Here is a excerpt (my bias and bold type added to Graham’s. Oh, and the chart with the 4 quadrants):
One of the most revealing ways to classify people is by the degree and aggressiveness of their conformism.
In adulthood we can recognize the four types by their distinctive calls, much as you could recognize four species of birds.
- The call of the aggressively conventional-minded is “Crush <outgroup>!”
- The call of the passively conventional-minded is “What will the neighbors think?”
- The call of the passively independent-minded is “To each his own”
- And the call of the aggressively independent-minded is “Eppur si muove”
The four types are not equally common. There are more passive people than aggressive ones, and far more conventional-minded people than independent-minded ones. So the passively conventional-minded are the largest group, and the aggressively independent-minded the smallest.
I’m biased, I admit, but it seems to me that aggressively conventional-minded people are responsible for a disproportionate amount of the trouble in the world,
Why do the independent-minded need to be protected, though? Because they have all the new ideas. To be a successful scientist, for example, it’s not enough just to be right. You have to be right when everyone else is wrong. Conventional-minded people can’t do that. For similar reasons, all successful startup CEOs are not merely independent-minded, but aggressively so. So it’s no coincidence that societies prosper only to the extent that they have customs for keeping the conventional-minded at bay.
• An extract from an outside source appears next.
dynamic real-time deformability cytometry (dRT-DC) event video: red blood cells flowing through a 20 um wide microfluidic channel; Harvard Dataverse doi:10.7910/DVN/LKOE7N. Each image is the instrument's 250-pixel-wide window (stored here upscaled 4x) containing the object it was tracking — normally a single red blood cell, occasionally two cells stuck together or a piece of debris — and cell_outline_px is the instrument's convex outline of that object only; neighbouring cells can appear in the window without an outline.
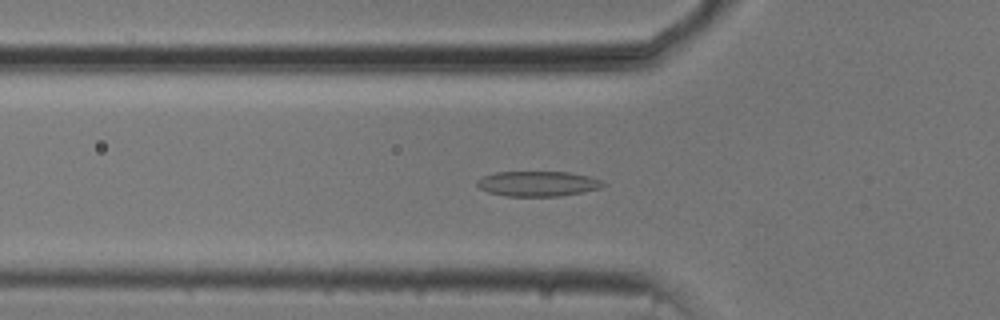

When the conventional-minded get the upper hand, they always say it’s in the service of a greater good. The conventional-minded say, as they always do, that they don’t want to shut down the discussion of all ideas, just the bad ones.
There are two reasons why we need to be able to discuss even “bad” ideas.
The first is that any process for deciding which ideas to ban is bound to make mistakes. All the more so because no one intelligent wants to undertake that kind of work, so it ends up being done by the stupid.
The second reason it’s dangerous to ban the discussion of ideas is that ideas are more closely related than they look. Which means if you restrict the discussion of some topics, it doesn’t only affect those topics.
Interesting, but I do not fully agree:
1.- What evidence do they have of that classification? Of course, it is very easy to divide the world up if you invent 2 characteristics. You can easily have 4 quadrants. If you invent 3 you have 8, and so on, but this may not be really relevant since you cannot isolate and measure those defining parameters.
2.- Certainly, discussion is good,… sometimes. But perhaps not always. If someone uses violence to defend his ideas, then his position is less attractive. This may happen to people in that “beautiful” 1 quadrant (supposing it is relevant,…)
I’m not sure if I follow your reasoning…
1. You’re right for sure. Arbitrary, subjective, difficult to measure. Like all consultant’s work. But provocative. That’s the virtue (thought provoking)
2. The beautiful quadrant (for Paul) is “Eppur si muove”. I understand you mean they are also “aggresive” and that’s not good (independently of their mind). it’s a good point, however I think Paul is (implicitly and subtely) playing with the meaning of aggresiveness… or so I want to read it.